CONTRATAPA
Puré de papas o el bajo perfil
› Por Juan Sasturain
Martín tiene cinco años y un tío que vive en Barcelona y estaba ocasionalmente en Buenos Aires. En la reunión hablaban de comidas, de política, de allá y de acá, de los distintos nombres para las mismas cosas y, entre otros temas, del temible Benedicto XVI, nuevo sumo pontífice. Ahí Martín interrumpió para preguntar: “¿Y allá en España cómo le dicen al Papa: papa o patata?”. Todos se rieron y le explicaron que el “el Papa” no es “la papa” y que patatín y que patatán, pero no dejaron de reconocer que hubiera sido divertida la elección de un cardenal español que se convirtiera en el patata Manolo I, por ejemplo. No habría sido peor que el ominoso alemán que se nos vino.
Pero, sobre todo, la diferencia no es de género sino de perfil. El Papa mayúsculo –“pope” en inglés– viene del griego y es un soberbio padre venerable; la papa –“potato” en inglés– viene del quichua y es lo que es, un esquizoamericano originario típico: humilde tubérculo soterrado, poderosa y engrupida raíz. Como la zanahoria pero sin su fama –obseso Bugs Bunny y simbolismos facilongos mediante–, la papa espera en las sombras, invierte lo habitual en los vegetales: lo de arriba –la discreta planta– no se alimenta de ella –la aparatosa, obesa raíz– sino que es apenas un pretexto, un periscopio, un gesto para avisar que abajo está la reina oscura. Tan desaforada y tramposa como el ombú, otro monstruo que ni siquiera es árbol, la papa propone una lógica diferente, una grandeza modesta, bárbara e inescrutable hecha de secreto y opulencia. Proletaria alimentaria, es a los vegetales en general lo que el carbón –otro con el que hay que ensuciarse las manos– es a los minerales más vistosos: bajísimo perfil y pura utilidad.
Subida al plato –porque no baja sino se sube a la mesa con humildad de invitado tardío y sin tarjeta– la papa talla de coequiper, gana por los laterales. Nunca es figura, pero figura siempre. Generosa y accesible, la papa cumple, aunque el ocasional protagonismo suele no favorecerla: un millón de papistas irlandeses muertos a mediados del siglo XIX cuando una catastrófica peste los dejó sin los varios kilos diarios con que se alimentaban han dejado horrible testimonio histórico. Mejor, entonces, volver al rol complementario. Es lo suyo.
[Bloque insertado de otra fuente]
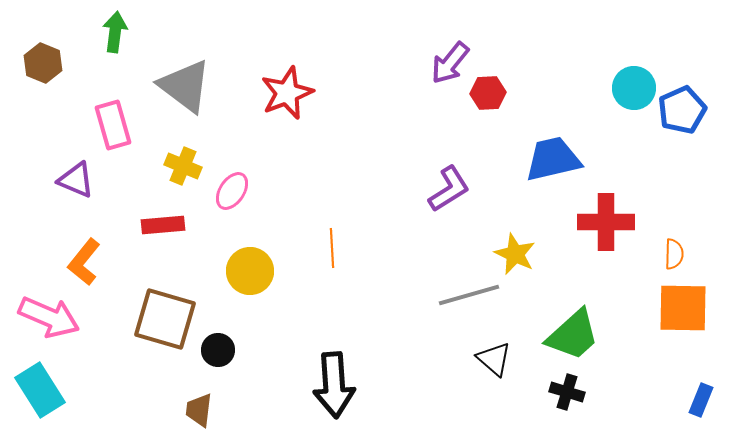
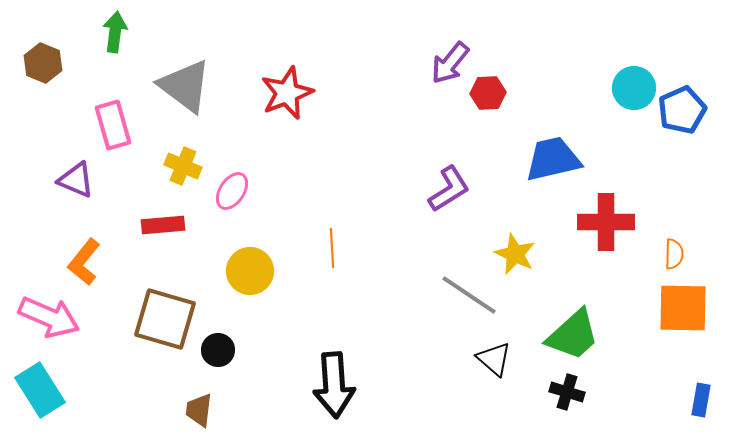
gray line: rotated 50 degrees clockwise
blue rectangle: rotated 12 degrees counterclockwise
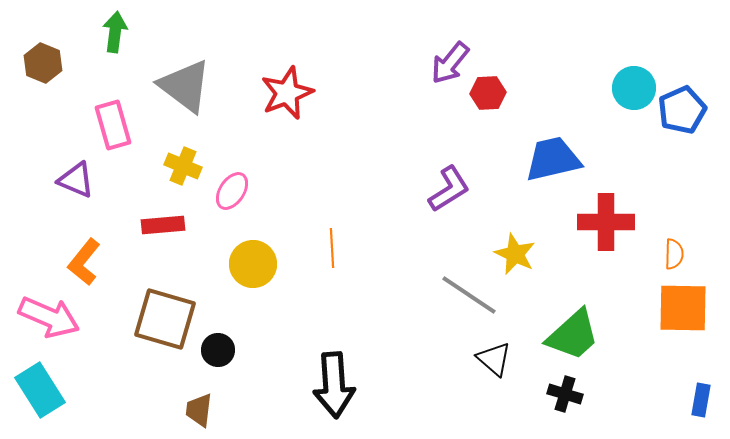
yellow circle: moved 3 px right, 7 px up
black cross: moved 2 px left, 2 px down
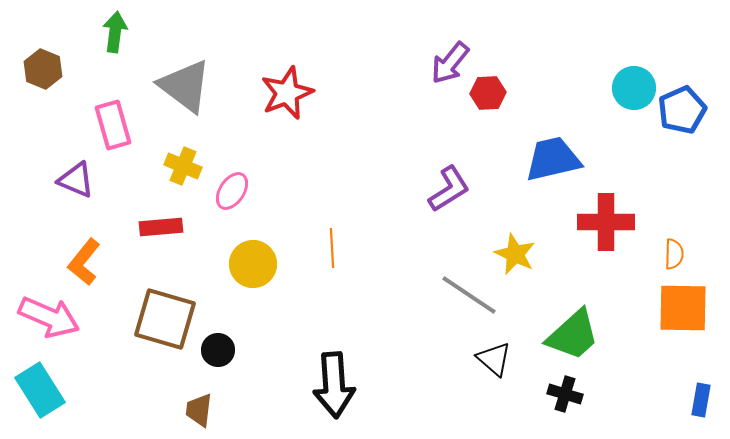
brown hexagon: moved 6 px down
red rectangle: moved 2 px left, 2 px down
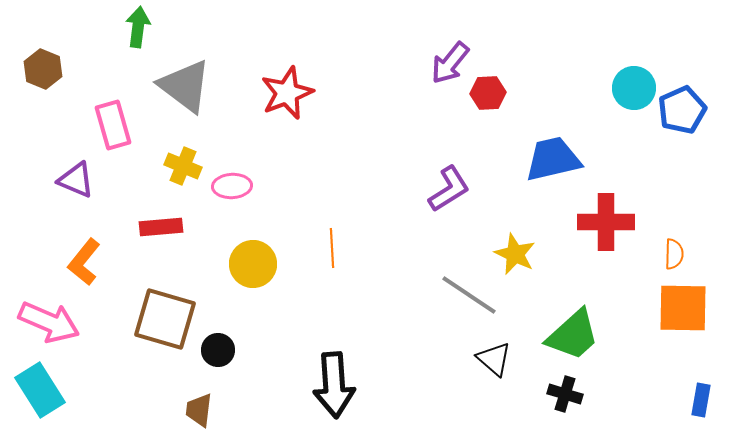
green arrow: moved 23 px right, 5 px up
pink ellipse: moved 5 px up; rotated 54 degrees clockwise
pink arrow: moved 5 px down
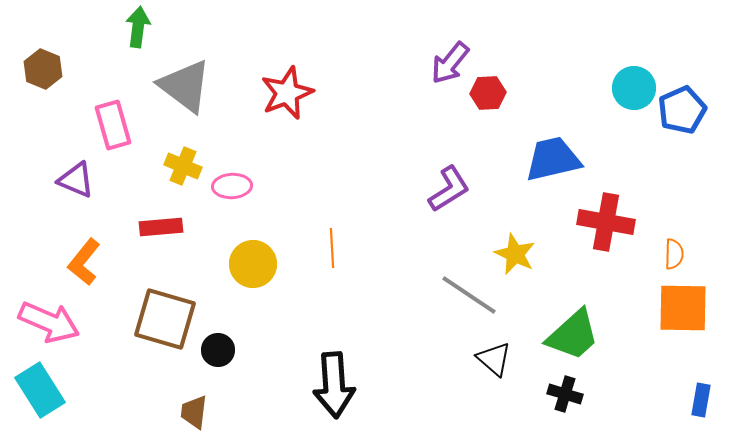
red cross: rotated 10 degrees clockwise
brown trapezoid: moved 5 px left, 2 px down
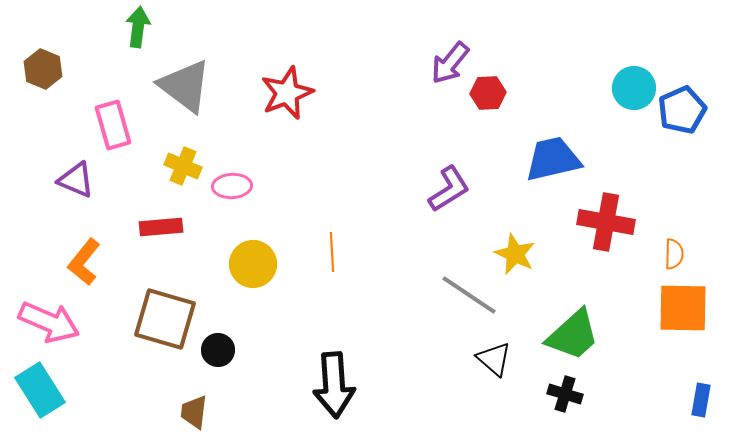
orange line: moved 4 px down
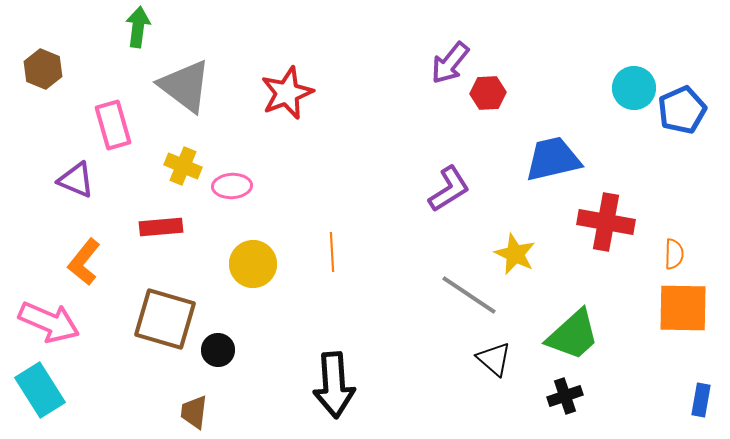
black cross: moved 2 px down; rotated 36 degrees counterclockwise
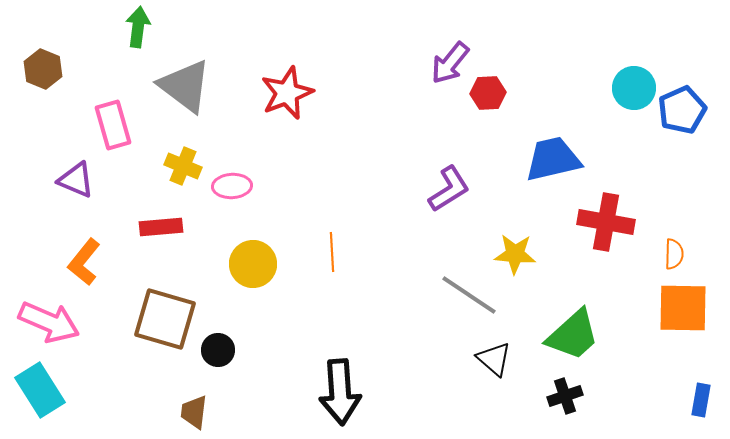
yellow star: rotated 21 degrees counterclockwise
black arrow: moved 6 px right, 7 px down
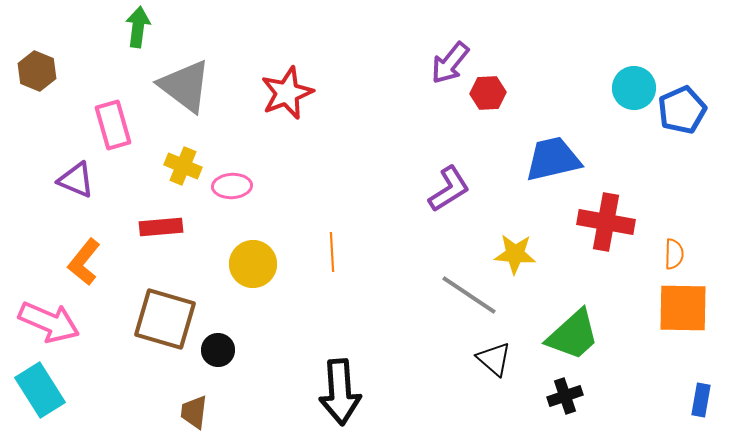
brown hexagon: moved 6 px left, 2 px down
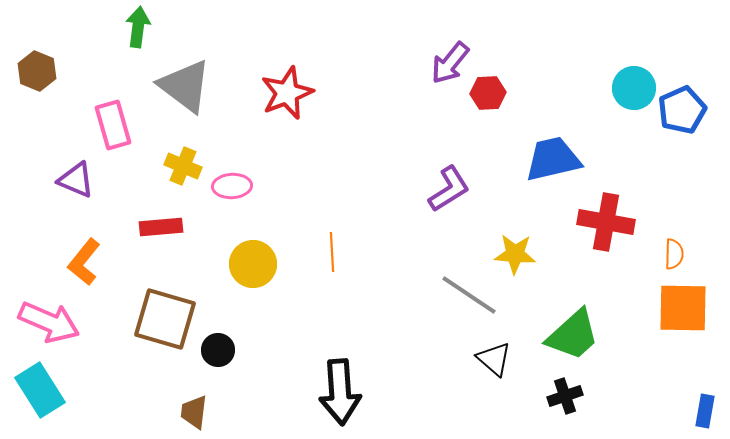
blue rectangle: moved 4 px right, 11 px down
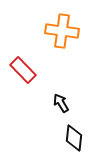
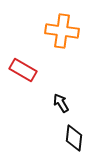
red rectangle: rotated 16 degrees counterclockwise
Habitué de la página par, reverso del menú, acompañante de lujo o de batalla, la papa polimorfa es tantas cosas que se parece a nada, sobria materia primordial a tratar, esculpir, colorear y sazonar. El fuego crudo la desfigura pero el agua paciente y el agresivo aceite sacan lo mejor y lo peor de ella. Sus avatares múltiples no dejan de ser variantes de la opción asada/hervida/frita, con base inexpresiva absoluta en la papa natural o su moderna versión arrugada al microondas, y extremos de saturación oleosa en la papa rejilla y otros crocantes minimalismos. Puestos a la par, guarniciones tales ni parientes parecen, tan proteica resulta la portadora de múltiples proteínas, capaz de mutaciones insólitas como la papa soufflé, aire empapado.
Pero vayamos al puré, que de alguna manera de él venimos y hacia él volveremos: nos esperaba en la cuchara de mamá al poco tiempo de llegar y nos despedirá en el hospital, al dar las hurras. No es casual que sea factible sintetizarlo, deshidratarlo en sobres de polvo primordial que nos mentan el origen y nos recuerdan el final.
Por eso, tal vez, modesta o culpablemente nos entregamos al maleable puré cuando ya estamos de vuelta de locuras y despropósitos o cuando en medio del desbarajuste alimentario queremos mantener un mínimo de cordura. Ahí, la papa primordial, intachable, sobria a un costado, nunca en el centro del plato y de la escena, nos recuerda su simple, inveterada fidelidad.